Fumbling Nelson Oversees Rollicking Rout

stu

ABOVE: Stump chat.. the man of the moment, self fumbling, handsfree, I am in awe

It is tempting to assume, when an opposition is bowled out with some 7+ overs still remaining, that a win has been created through exceptional bowling alone. However, last night’s match against Offsiders was really won before the visitors began their innings. With Sloths posting a score of 148 on a green wicket with lush, slow outfield, this was always going to be a hard target to beat.

Offsiders opened their bowling with pace, accuracy and a remarkable degree of lift from the hastily-prepared strip (there was a suspicion the KES ground staff had overlooked the fixture). From the canal end, their second opener produced so much swing that he was in constant danger of bowling wides from deliveries originally on-target for the wickets. However, Sloth openers Hewston and Harper responded with purpose and unflinching solidity, steering the ball through gaps in the field and running overthrows wherever the opportunity presented itself.

The fielding side clearly underestimated the run-rate and were surprised to see Hewston retire on 25. Harper, trying to force things along, lobbed an easy catch and Franks wasted no time getting the measure of the bowling and was clean bowled after a brief visit to the middle. Danny O was reminded that, still in his formative years, he may be needing his brain for a while yet and was made to fetch a helmet, which was just as well as his school-mate Tom then threw down some lively, short deliveries. However, the decisive blow, from Offsiders’ point of view, was the arrival of Stu ‘fumble’ Nelson, later joined by Rob the Ringer. This pair displayed a range of ‘proper’ cricket shots and running between the wickets that left fielders breathless and helpless as they escorted the ball to all areas of the boundary.

Having built a virtually unassailable platform, Sloths, replete with an embarrassment of decent bowling, did not even get as far as Franks or Howard, who under other circumstance might be called upon to save a game. Hewes made no friends in removing popular Offsiders veteran ‘Bernie’ in the first over and was rewarded by the most muted of celebrations. Danny O continued his excellent form with another brace of wickets (or was it three – who’s counting?), the highlight being the creation of a stumping chance for Nelson, who was as trigger-happy as a NYPD officer on a Harlem backstreet. Having fetched his helmet the previous ball, Nelson had whipped off the bails only to find the batsman planted in his crease. However, Dan produced the perfect follow-up, with a flighted ball that enticed the batsmen forward, enabling Stu to strike – and this time there was no question.

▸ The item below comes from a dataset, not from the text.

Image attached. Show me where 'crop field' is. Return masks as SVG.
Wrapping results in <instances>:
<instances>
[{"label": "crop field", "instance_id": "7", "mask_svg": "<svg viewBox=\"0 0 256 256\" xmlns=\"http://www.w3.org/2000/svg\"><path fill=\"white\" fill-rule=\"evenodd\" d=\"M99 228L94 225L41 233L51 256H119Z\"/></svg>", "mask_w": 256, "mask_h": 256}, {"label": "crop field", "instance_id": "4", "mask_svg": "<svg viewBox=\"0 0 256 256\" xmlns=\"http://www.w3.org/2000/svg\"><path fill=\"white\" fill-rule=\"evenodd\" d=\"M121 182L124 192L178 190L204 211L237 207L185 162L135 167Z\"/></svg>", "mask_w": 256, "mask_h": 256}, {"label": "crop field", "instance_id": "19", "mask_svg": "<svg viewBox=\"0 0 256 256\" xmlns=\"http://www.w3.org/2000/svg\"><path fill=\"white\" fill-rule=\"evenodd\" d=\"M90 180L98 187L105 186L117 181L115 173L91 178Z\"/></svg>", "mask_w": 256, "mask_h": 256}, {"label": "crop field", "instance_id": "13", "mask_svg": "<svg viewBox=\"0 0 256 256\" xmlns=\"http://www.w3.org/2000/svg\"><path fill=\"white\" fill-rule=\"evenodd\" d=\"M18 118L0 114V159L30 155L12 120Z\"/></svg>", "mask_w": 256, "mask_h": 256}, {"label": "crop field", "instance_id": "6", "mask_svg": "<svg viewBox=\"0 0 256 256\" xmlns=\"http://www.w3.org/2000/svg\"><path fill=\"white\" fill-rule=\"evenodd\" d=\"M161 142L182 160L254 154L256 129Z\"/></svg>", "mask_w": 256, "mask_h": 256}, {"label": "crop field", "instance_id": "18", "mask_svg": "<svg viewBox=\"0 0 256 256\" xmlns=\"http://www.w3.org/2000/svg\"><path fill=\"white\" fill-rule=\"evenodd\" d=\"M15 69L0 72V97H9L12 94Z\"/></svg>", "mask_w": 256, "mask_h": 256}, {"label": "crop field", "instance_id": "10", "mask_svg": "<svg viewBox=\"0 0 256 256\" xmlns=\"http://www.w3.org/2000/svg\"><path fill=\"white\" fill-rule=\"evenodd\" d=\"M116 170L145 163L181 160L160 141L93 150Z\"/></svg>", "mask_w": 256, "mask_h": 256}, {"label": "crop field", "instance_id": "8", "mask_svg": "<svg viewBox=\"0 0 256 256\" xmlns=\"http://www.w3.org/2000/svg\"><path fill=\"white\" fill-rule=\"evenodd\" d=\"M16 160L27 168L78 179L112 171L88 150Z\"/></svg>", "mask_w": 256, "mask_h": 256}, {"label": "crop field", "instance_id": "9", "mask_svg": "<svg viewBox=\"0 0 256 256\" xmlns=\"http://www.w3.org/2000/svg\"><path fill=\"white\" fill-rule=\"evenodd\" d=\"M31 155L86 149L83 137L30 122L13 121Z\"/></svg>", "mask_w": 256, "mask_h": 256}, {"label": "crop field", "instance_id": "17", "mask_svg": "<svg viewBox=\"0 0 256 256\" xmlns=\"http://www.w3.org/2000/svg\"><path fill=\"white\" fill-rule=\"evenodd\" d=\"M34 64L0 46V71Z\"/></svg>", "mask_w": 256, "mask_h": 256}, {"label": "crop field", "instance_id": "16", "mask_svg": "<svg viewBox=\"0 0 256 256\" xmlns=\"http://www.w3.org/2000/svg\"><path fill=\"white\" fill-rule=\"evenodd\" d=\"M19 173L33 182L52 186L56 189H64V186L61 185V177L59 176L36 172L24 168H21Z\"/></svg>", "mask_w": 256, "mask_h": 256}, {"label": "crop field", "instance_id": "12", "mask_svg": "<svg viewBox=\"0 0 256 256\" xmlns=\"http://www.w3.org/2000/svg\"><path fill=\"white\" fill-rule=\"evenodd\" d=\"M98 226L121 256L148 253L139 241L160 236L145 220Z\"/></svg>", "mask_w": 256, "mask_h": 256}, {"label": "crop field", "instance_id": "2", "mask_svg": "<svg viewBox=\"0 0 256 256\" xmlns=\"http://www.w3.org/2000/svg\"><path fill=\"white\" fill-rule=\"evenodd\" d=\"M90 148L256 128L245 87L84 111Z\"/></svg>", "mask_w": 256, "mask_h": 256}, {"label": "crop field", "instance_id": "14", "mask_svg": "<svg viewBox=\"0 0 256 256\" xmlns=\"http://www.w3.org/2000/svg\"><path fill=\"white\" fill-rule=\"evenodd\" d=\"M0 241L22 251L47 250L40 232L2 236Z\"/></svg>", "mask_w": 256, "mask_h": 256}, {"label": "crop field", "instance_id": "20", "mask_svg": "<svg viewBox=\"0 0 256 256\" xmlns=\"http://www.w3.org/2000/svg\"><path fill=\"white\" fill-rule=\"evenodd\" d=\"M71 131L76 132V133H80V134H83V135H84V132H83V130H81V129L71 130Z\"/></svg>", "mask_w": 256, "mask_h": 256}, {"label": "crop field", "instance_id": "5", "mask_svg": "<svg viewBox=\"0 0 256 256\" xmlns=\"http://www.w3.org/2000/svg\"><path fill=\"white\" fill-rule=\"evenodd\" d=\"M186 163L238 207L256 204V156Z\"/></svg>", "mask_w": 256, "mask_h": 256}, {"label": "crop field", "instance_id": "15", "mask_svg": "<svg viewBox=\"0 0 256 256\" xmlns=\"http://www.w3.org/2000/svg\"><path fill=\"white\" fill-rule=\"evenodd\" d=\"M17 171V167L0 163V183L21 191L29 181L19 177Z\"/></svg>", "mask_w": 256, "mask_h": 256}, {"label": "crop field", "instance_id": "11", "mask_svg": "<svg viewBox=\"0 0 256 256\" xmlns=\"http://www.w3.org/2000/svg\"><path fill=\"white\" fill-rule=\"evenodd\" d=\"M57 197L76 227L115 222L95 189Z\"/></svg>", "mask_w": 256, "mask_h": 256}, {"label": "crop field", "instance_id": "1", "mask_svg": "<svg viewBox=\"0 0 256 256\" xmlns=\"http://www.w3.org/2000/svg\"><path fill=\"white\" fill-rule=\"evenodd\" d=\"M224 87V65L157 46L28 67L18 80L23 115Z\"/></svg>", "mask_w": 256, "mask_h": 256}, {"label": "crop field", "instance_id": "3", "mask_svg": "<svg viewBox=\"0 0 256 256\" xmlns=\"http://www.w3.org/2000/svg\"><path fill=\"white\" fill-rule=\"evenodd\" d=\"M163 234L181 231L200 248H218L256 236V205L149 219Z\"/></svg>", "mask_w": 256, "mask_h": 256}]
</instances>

And who knew? It turns out Ringer Rob can bowl too! And catch. And run. And throw. And he might have got away with it too, had he not called out “cheers guys, nice to meet you, hopefully see you again” to his ‘teammates’ as he departed after the match – right in front of the recovering opposition. But nobody seemed to mind. Wickets tumbled, catches were held – including the dismissal of Offsiders’ disconsolate skipper, caught behind by Nelson, managing to simultaneously pleasure himself and retrieve a fumbled catch apparently from somewhere in the box region (and I don’t mean the town in Wiltshire).

Then it was all over too soon (the match, not the self-pleasuring). A late onslaught by Offsiders’ wicketkeeper and their returning retiree showed what perhaps might have been but it was too little too late. Appropriately, the final wicket fell to NYPD Nelson’s second stumping of the match and an early visit to the bar was well earned.

So, were the Sloth info-graphic to be updated, it would show the recent slump to have been curtailed. With only a handful of games left in the season – and a diminishing supply of ringers upon which to call, will Sloths come out on top? Can a team be found in time for tonight’s fixture against The Bell? Will Johnny Fetidmeat recover in time for a late appearance before season’s end? Will Priston’s teas live up to expectations? Who knows? Who cares? I’m off to get to the Eurotunnel before Boris and Nigel have it in-filled.